Task brief —
Rewrite the lines below, replacing "Futbolówka" with "Piłka" and keeping everything else unchanged. Leave the pictures out of your answer.

**********

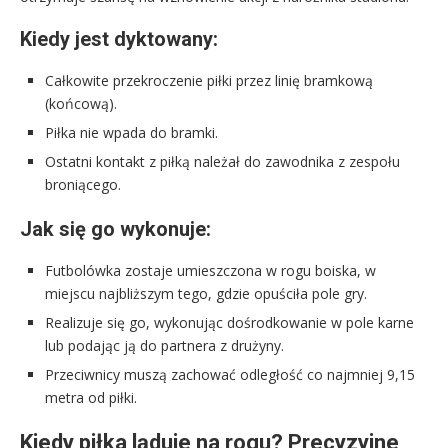
Kiedy jest dyktowany:
Całkowite przekroczenie piłki przez linię bramkową
(końcową).
Piłka nie wpada do bramki.
Ostatni kontakt z piłką należał do zawodnika z zespołu
broniącego.
Jak się go wykonuje:
Futbolówka zostaje umieszczona w rogu boiska, w
miejscu najbliższym tego, gdzie opuściła pole gry.
Realizuje się go, wykonując dośrodkowanie w pole karne
lub podając ją do partnera z drużyny.
Przeciwnicy muszą zachować odległość co najmniej 9,15
metra od piłki.
Kiedy piłka ląduje na rogu? Precyzyjne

**********

Solution for this exercise —
Kiedy jest dyktowany:
Całkowite przekroczenie piłki przez linię bramkową
(końcową).
Piłka nie wpada do bramki.
Ostatni kontakt z piłką należał do zawodnika z zespołu
broniącego.
Jak się go wykonuje:
Piłka zostaje umieszczona w rogu boiska, w
miejscu najbliższym tego, gdzie opuściła pole gry.
Realizuje się go, wykonując dośrodkowanie w pole karne
lub podając ją do partnera z drużyny.
Przeciwnicy muszą zachować odległość co najmniej 9,15
metra od piłki.
Kiedy piłka ląduje na rogu? Precyzyjne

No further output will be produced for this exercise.